Si laki-laki remaja masih menunjukkan superioritasnya. Congkak. Ia buka jaket yang sobek. Ah tidak. Darah membasah. Memerahkan kaos putih yang ia kenakan.
"Mas... Mas... Luka itu mas. Cepat segera ke puskesmas terdekat. Harus cepat ditangani itu." Kak Dewi dengan pengalaman digimon-nya memberi saran.
"Ah enggak apa-apa kok," begitu kata si remaja laki-laki sembari senyum-senyum jumawa.
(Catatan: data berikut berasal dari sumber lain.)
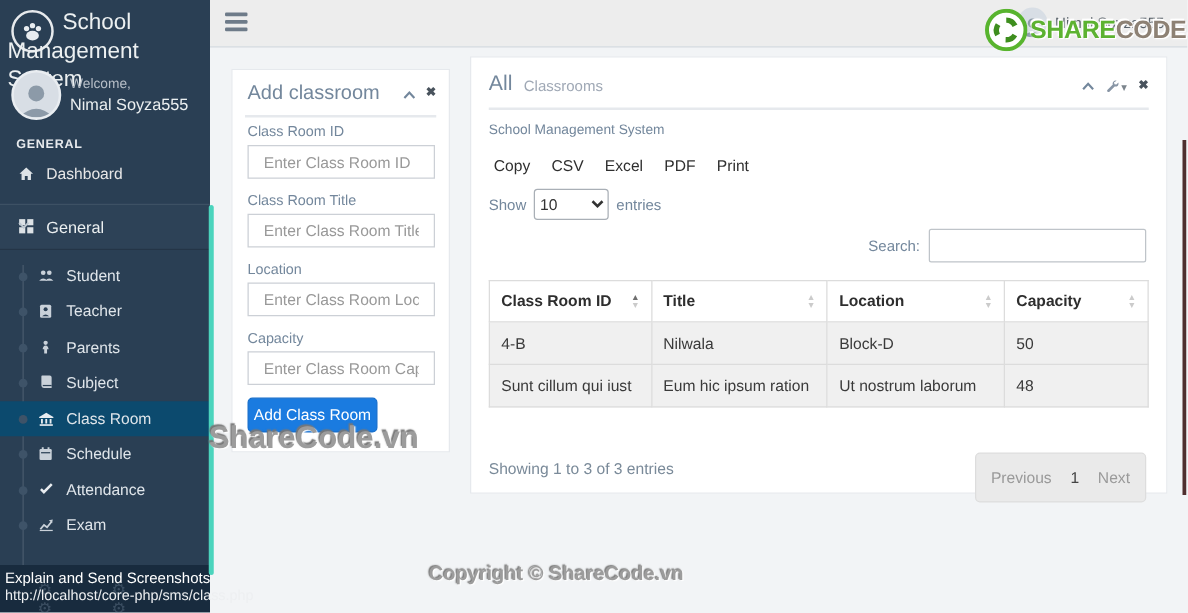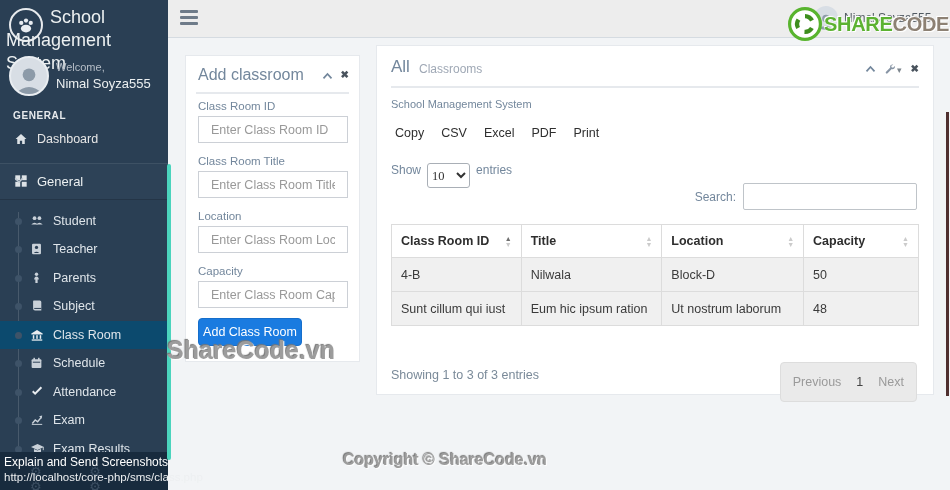--- a/index.html
+++ b/index.html
@@ -61,21 +61,21 @@
   .btn-primary { position:absolute; left:12px; top:262px; width:104px; height:28px; background:#1A7BE0; color:#fff; border:1px solid #166ECB; border-radius:4px; font-size:12.5px; font-family:"Liberation Sans",sans-serif; cursor:pointer; }
 
   .t-title-strong { position:absolute; left:14px; top:11px; font-size:17px; color:#73879C; }
   .t-title-light { position:absolute; left:42px; top:16px; font-size:12px; color:#9FA8B5; }
   .t-divider { position:absolute; left:14px; right:14px; top:40px; border-bottom:2px solid #E6E9ED; }
   .t-subtitle { position:absolute; left:14px; top:52px; font-size:11px; color:#73879C; }
   .export-row { position:absolute; left:18px; top:80px; display:flex; gap:17px; }
   .export-btn { font-size:12.5px; color:#2F2F2F; cursor:pointer; }
   .show-row { position:absolute; left:14px; top:105px; display:flex; align-items:center; gap:6px; }
   .show-row .txt { font-size:12px; color:#73879C; }
-  .entries-select { width:43px; height:25px; border:1px solid #A9AFB6; border-radius:3px; font-size:12.5px; font-family:Liberation Serif, serif; color:#333; background:#fff;margin-top:12px; }
+  .entries-select { width:60px; height:25px; border:1px solid #A9AFB6; border-radius:3px; font-size:12.5px; font-family:Liberation Sans, sans-serif; color:#333; background:#fff; }
   .search-row { position:absolute; right:16px; top:137px; display:flex; align-items:center; gap:7px; }
   .search-row .txt { font-size:12px; color:#73879C; }
   .search-input { width:174px; height:27px; border:1px solid #BFC4C9; border-radius:2px; padding:0 6px; font-size:12.5px; font-family:"Liberation Sans",sans-serif; }
 
   .dt { position:absolute; left:14px; top:178px; width:528px; border-collapse:collapse; }
   .dt th, .dt td { border:1px solid #DCDCDC; padding:8px 9px; font-size:12.5px; text-align:left; }
   .dt th { color:#2E2E2E; font-weight:bold; height:33px; cursor:pointer; background:#fff; }
   .dt td { color:#3A3A3A; height:34px; }
   .dt tr.stripe td { background:#F0F0F0; }
   .sort { float:right; display:inline-flex; flex-direction:column; line-height:5.5px; font-size:7px; color:#CBCBCB; margin-top:2px; }
@@ -233,31 +233,20 @@
   <div class="subitem" style="top:406px">
     <span class="dot"></span>
     <span class="ico">
       <svg width="14" height="13" viewBox="0 0 16 16">
           <polyline points="2.2,12.8 5.8,8.6 8.8,10.8 13.2,5.4" fill="none" stroke="#C9D1D9" stroke-width="1.8"></polyline>
           <path d="M10.6 4 L14.4 3.2 13.8 7 Z" fill="#C9D1D9"></path>
           <rect x="1.6" y="13.4" width="12.8" height="1.2" fill="#C9D1D9"></rect>
         </svg>
     </span>
     <span class="lbl">Exam</span>
-  </div>
-  <div class="subitem" style="top:435px">
-    <span class="dot"></span>
-    <span class="ico">
-      <svg width="15" height="13" viewBox="0 0 16 14" fill="#C9D1D9">
-          <path d="M1 5.4 L8 2.2 15 5.4 8 8.6 Z"></path>
-          <path d="M4.2 7.5 V10.2 C4.2 11.6 11.8 11.6 11.8 10.2 V7.5 L8 9.2 Z"></path>
-          <rect x="13.7" y="5.4" width="1" height="3.4"></rect>
-        </svg>
-    </span>
-    <span class="lbl">Exam Results</span>
   </div>
 
   <div class="side-footer">
     <span class="footer-gears"></span>
     <div class="status-line1">Explain and Send Screenshots</div>
     <div class="status-line2">http://localhost/core-php/sms/class.php</div>
   </div>
 </div>
 <div class="side-scrollbar"></div>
Tampak ia sedang akting pada ketiga temannya, kalau dia kuat. Dia malah mengambil ponsel pintarnya. Swafoto punggungnya yang berdarah. Atau mungkin live IG. Ah kidz zaman now!
Melihat kawannya yang khawatir, ia buka kaosnya. Ya Tuhan! Dari kejauhan saya melihat punggung kanannya bukan hanya sobek. Lukanya dalam. Gigitan monyet besar tadi mengakibatkan luka serius padanya. Saya langsung terbayang cerita Kak Dewi. Tentang efek dari digimon. Rabies.
Petugas medis taman wisata datang menolong. Si remaja laki-laki masih akting congkak. Ia tidak menerima satupun saran-saran orang di sekelilingnya untuk segera ditangani secara medis. Ah mungkin ia congkak permanen.
Sambil geleng-geleng kepala kami tinggalkan dia.
Dalam perjalanan, sontak kami teringat.
"Wah gimana kabarnya mas mas yang digimon tadi ya?"
"Semoga dia tidak apa-apa ya."
Waktu beranjak sore. Menuju malam. Matahari bergegas merapikan lapaknya, bertukar shift dengan Bulan. Mobil kami melaju menembus sejuknya Tawangmangu. Menuju pemberhentian selanjutnya.